**GOAL OF THE EXERCISE**
Scan the entries line by line and return those with "shoulder".

::::::

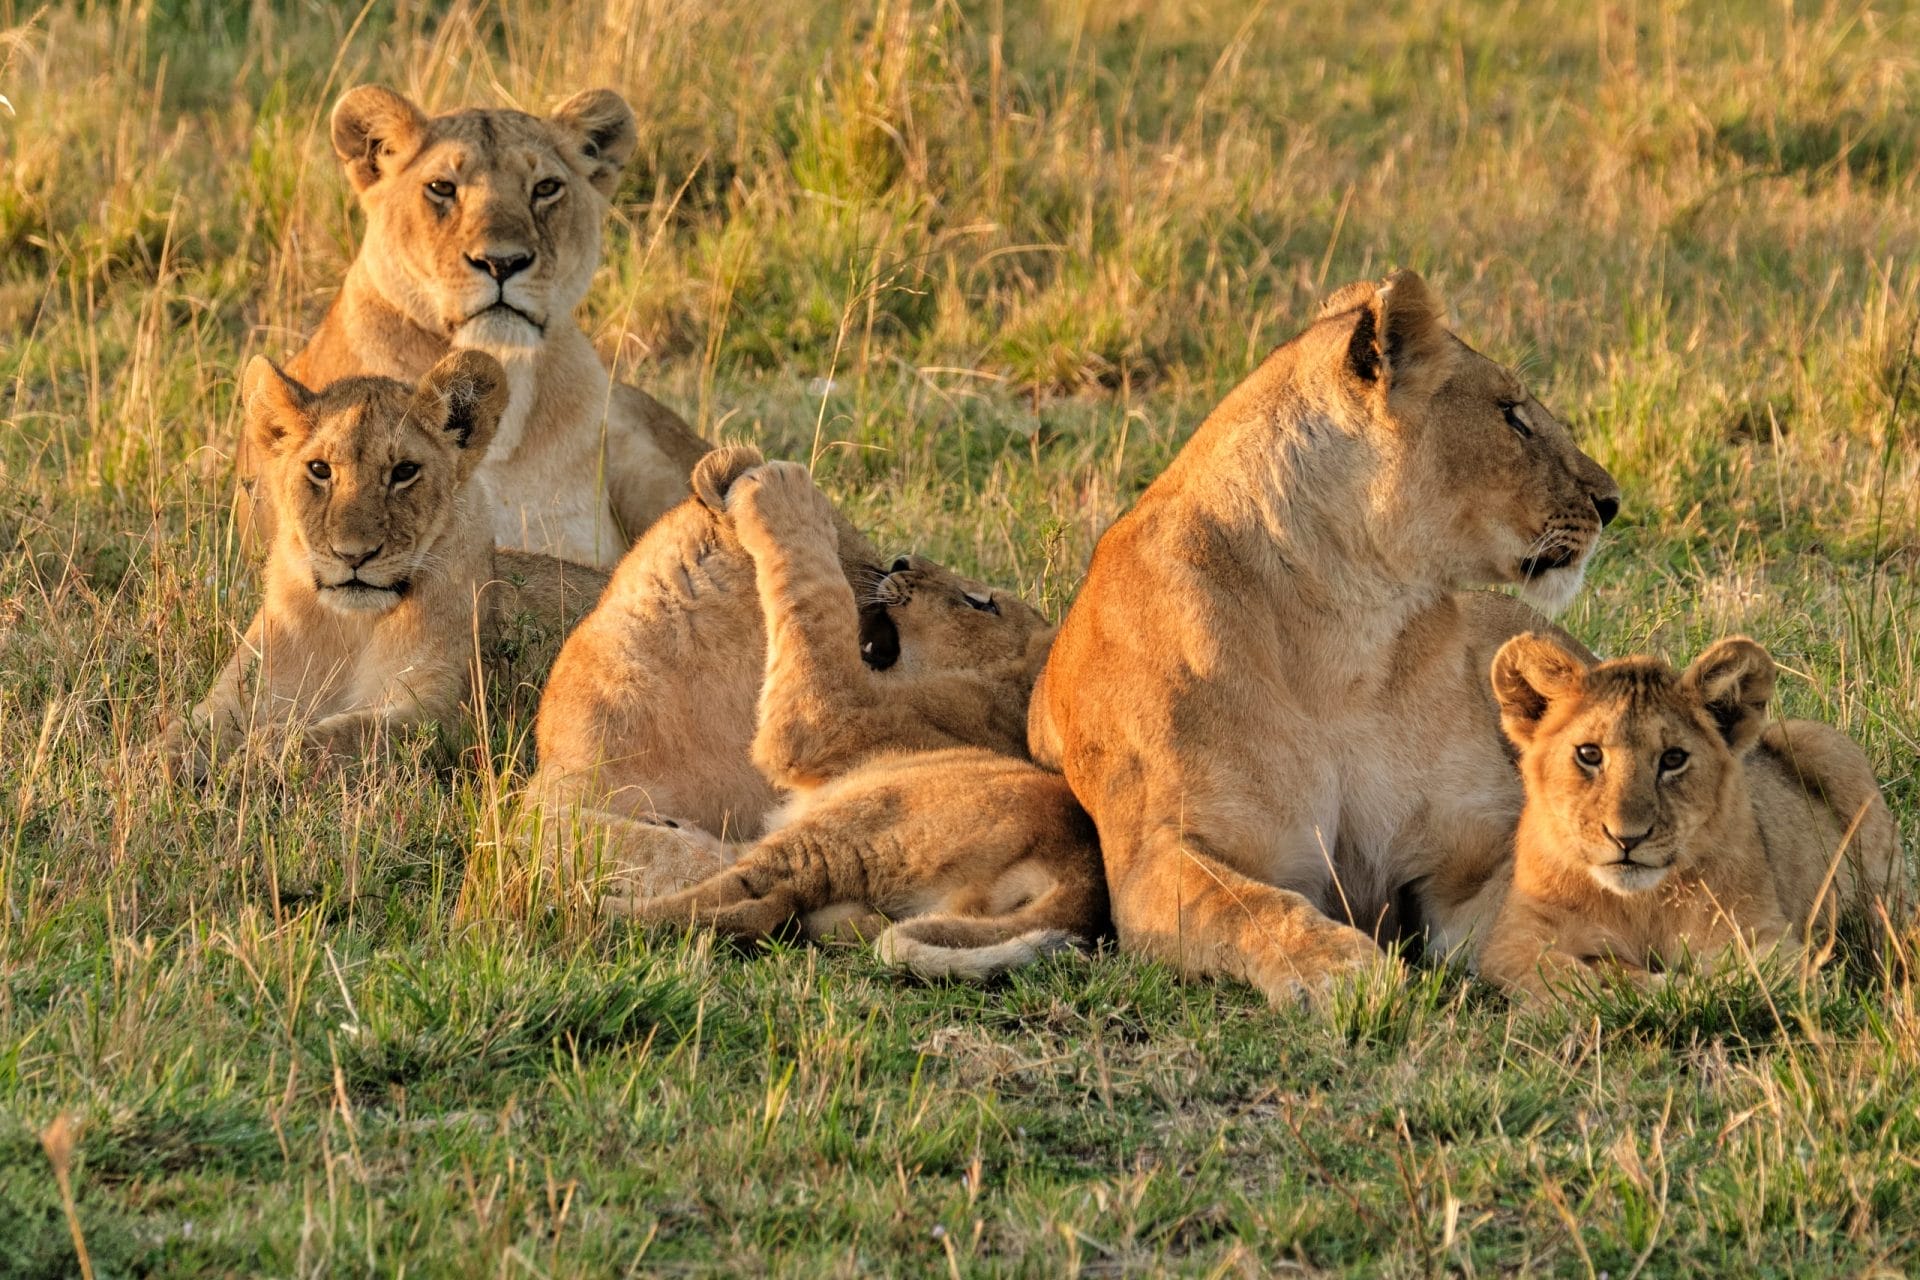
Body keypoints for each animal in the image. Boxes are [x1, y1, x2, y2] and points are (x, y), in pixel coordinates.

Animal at [166, 350, 606, 777]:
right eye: (320, 469)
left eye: (404, 471)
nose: (354, 555)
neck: (349, 630)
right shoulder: (237, 694)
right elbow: (180, 732)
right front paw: (158, 773)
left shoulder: (447, 718)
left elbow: (345, 735)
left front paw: (260, 755)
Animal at [621, 460, 1108, 978]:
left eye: (981, 602)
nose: (900, 562)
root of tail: (1080, 884)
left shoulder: (826, 714)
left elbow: (816, 599)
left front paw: (782, 492)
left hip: (859, 822)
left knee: (745, 897)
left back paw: (600, 912)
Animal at [1030, 268, 1622, 1004]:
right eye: (1511, 412)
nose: (1612, 502)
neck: (1344, 633)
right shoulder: (1154, 862)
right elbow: (1251, 905)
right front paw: (1341, 969)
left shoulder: (1467, 856)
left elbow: (1532, 900)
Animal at [1476, 633, 1907, 998]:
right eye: (1589, 754)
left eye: (1673, 759)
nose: (1627, 839)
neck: (1639, 904)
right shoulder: (1511, 939)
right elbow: (1556, 975)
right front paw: (1609, 988)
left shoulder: (1766, 937)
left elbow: (1753, 979)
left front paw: (1667, 987)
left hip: (1824, 746)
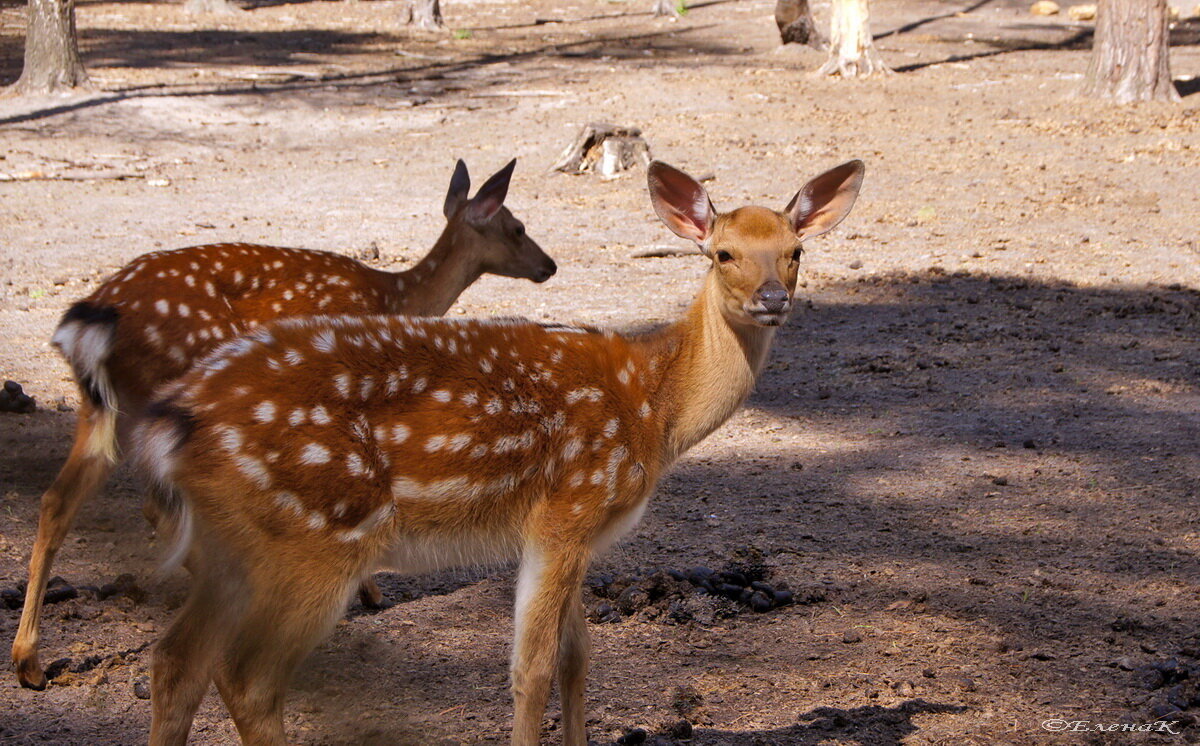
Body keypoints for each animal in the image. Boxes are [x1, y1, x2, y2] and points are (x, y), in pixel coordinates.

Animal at [11, 160, 554, 690]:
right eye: (518, 227)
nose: (549, 266)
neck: (397, 298)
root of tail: (89, 320)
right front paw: (368, 587)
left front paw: (369, 589)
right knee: (155, 509)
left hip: (101, 406)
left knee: (58, 500)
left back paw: (29, 663)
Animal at [131, 159, 864, 746]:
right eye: (722, 254)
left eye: (797, 250)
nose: (772, 298)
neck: (655, 408)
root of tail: (175, 419)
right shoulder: (568, 509)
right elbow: (530, 669)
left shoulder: (575, 532)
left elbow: (577, 658)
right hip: (317, 535)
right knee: (247, 678)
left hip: (234, 544)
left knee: (175, 661)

::::::

**COMPLETED EXERCISE**
right shoulder: (237, 694)
left shoulder: (447, 718)
left shoulder: (826, 714)
right shoulder: (1154, 862)
left shoulder: (1467, 856)
right shoulder: (1511, 939)
left shoulder: (1766, 937)
right shoulder: (568, 509)
left shoulder: (575, 532)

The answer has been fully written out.